__EXERCISE INSTRUCTIONS__:
For each line below that contains the string "LightFM", copy that line.

[[ DATA FOR THE TASK, beginning ]]

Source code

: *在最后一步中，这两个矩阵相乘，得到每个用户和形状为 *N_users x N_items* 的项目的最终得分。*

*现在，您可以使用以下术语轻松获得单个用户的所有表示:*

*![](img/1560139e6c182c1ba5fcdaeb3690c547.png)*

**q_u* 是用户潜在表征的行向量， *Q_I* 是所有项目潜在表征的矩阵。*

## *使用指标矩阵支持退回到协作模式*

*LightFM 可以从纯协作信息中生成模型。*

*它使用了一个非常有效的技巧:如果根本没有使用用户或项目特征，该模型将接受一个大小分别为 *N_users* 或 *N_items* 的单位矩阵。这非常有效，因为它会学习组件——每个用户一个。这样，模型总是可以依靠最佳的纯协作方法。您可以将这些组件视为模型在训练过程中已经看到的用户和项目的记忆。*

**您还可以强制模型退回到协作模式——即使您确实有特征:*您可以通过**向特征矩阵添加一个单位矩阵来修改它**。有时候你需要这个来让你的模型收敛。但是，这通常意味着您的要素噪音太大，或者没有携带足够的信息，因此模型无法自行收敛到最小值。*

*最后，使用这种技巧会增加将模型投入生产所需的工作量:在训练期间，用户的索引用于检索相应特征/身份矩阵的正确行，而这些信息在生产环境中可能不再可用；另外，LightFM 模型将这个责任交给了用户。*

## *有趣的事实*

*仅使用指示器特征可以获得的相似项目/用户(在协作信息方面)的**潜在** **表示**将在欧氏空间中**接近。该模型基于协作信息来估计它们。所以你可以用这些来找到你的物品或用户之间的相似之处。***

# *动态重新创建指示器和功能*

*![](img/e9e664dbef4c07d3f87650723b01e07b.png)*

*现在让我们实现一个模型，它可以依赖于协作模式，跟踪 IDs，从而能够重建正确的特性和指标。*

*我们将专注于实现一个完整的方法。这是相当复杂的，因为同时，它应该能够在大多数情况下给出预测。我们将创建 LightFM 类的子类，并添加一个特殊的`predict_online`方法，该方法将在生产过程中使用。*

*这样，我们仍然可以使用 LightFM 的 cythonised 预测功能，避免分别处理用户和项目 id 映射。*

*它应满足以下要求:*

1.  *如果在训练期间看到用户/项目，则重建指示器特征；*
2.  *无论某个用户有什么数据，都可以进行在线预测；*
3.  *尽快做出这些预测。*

[[ DATA FOR THE TASK, end ]]

__ANSWER FOR THE TASK__:
*LightFM 可以从纯协作信息中生成模型。*
*最后，使用这种技巧会增加将模型投入生产所需的工作量:在训练期间，用户的索引用于检索相应特征/身份矩阵的正确行，而这些信息在生产环境中可能不再可用；另外，LightFM 模型将这个责任交给了用户。*
*我们将专注于实现一个完整的方法。这是相当复杂的，因为同时，它应该能够在大多数情况下给出预测。我们将创建 LightFM 类的子类，并添加一个特殊的`predict_online`方法，该方法将在生产过程中使用。*
*这样，我们仍然可以使用 LightFM 的 cythonised 预测功能，避免分别处理用户和项目 id 映射。*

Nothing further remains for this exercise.